Market Commentary: Investors remain cautious ahead of ECB meeting

The culmination of recent market events following a correction in both credit and equity markets over the summer months and then again in October reaches its (potential) climax this Thursday as the market eagerly awaits ECB the tone of President Mario Draghi in its rate setting meeting.

Following last Friday’s announcement by the Bank of Japan that it would continue to pump up money in the Japanese economy (up to a quarter trillion dollars per year), the ECB is clearly under pressure to perform, and put its money where its mouth is and announce a fresh bout of asset purchases to stimulate the eurozone economy and boost economic activity in the region.

Meanwhile, a week before its scheduled meeting, the ECB published an update on its Covered Bond Purchase Programme, with the total amount of covered bond purchases now standing at €4.8bn after two weeks.

In stark contrast, last week FOMC meeting was a clear sign that the US is ahead of the curve in terms of economic recovery and is now seeking to focus on seeing that much-need uptick in inflationary numbers, now that economic slack seems to be under control.

Despite last week’s announcement, demand for US treasuries failed to abate as investors bid in auctions is at its highest rate. While the Fed has been the biggest source of demand since the financial crisis broke out way back in 2007, the willingness of foreign central banks, insurers and pension funds to stock up on US treasuries has enabled U.S. borrowing costs to remain low.

This week is expected to be the busiest week of earnings season, as by the end of this week, at least two thirds of Europe’s largest companies would have reported earnings.

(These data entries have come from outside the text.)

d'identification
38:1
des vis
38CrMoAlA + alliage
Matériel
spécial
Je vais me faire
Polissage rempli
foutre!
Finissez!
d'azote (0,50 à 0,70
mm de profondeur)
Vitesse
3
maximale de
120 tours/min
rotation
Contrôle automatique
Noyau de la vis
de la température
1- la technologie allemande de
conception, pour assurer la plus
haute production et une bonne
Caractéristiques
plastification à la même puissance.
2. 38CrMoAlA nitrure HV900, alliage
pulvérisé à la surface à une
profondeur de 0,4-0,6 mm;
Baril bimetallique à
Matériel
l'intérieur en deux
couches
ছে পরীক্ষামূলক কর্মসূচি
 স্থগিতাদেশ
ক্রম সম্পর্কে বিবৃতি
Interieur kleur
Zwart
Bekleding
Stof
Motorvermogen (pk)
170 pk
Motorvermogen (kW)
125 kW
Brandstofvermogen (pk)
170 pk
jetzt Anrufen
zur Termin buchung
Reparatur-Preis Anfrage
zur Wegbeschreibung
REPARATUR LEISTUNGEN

Meanwhile, on the data front, yesterday we saw the majority of Eurozone PMIs coming in line with expectations, as did except for the solitary disappointing Italian print, whilst US ISM manufacturing surprised to the upside.

 

On a similar note, business activity in China during the month of October revealed several weaknesses however with signs of strength in distinct parts of the world’s second-largest economy.

The headline figure for the October HSBC final manufacturing PMI moved higher compared with September, though its sub-indexes largely revealed slower growth.

To this effect, market analysts highlight the need for more government stimulus, including easier monetary policies, tax breaks and infrastructure investment, in an attempt to support growth, which could well fall short of the government’s target of 7.5% growth for 2014.

Going back to data releases this week, the data climax is expected to be reached on Thursday, with rate setting meetings by both the ECB and BoE, whilst we’ve also got unemployment and Non-Farm payrolls to contend with in the US, followed by key speeches on Friday by Fed Chairman Yellen and her colleague Tarullo.

In Latin America, reports have revealed that Brazil economists raised their 2015 benchmark rate forecast after the central bank last week boosted rates for the first time since April.

Analysts raised their estimate for the 2015 year-end 12% from 11.50%, according a central bank survey of about 100 analysts published today. The analysts also lowered their estimate for economic growth this year to 0.24% from 0.27% the previous week as policy makers unexpectedly raised the key interest rate last week in an effort to curb inflation still hovering above the government-set target.

Recently elected President Dilma Rousseff in her second consecutive stint at the helm is preparing to name a new economic team to revive an economy that slipped into recession in the first half of the year.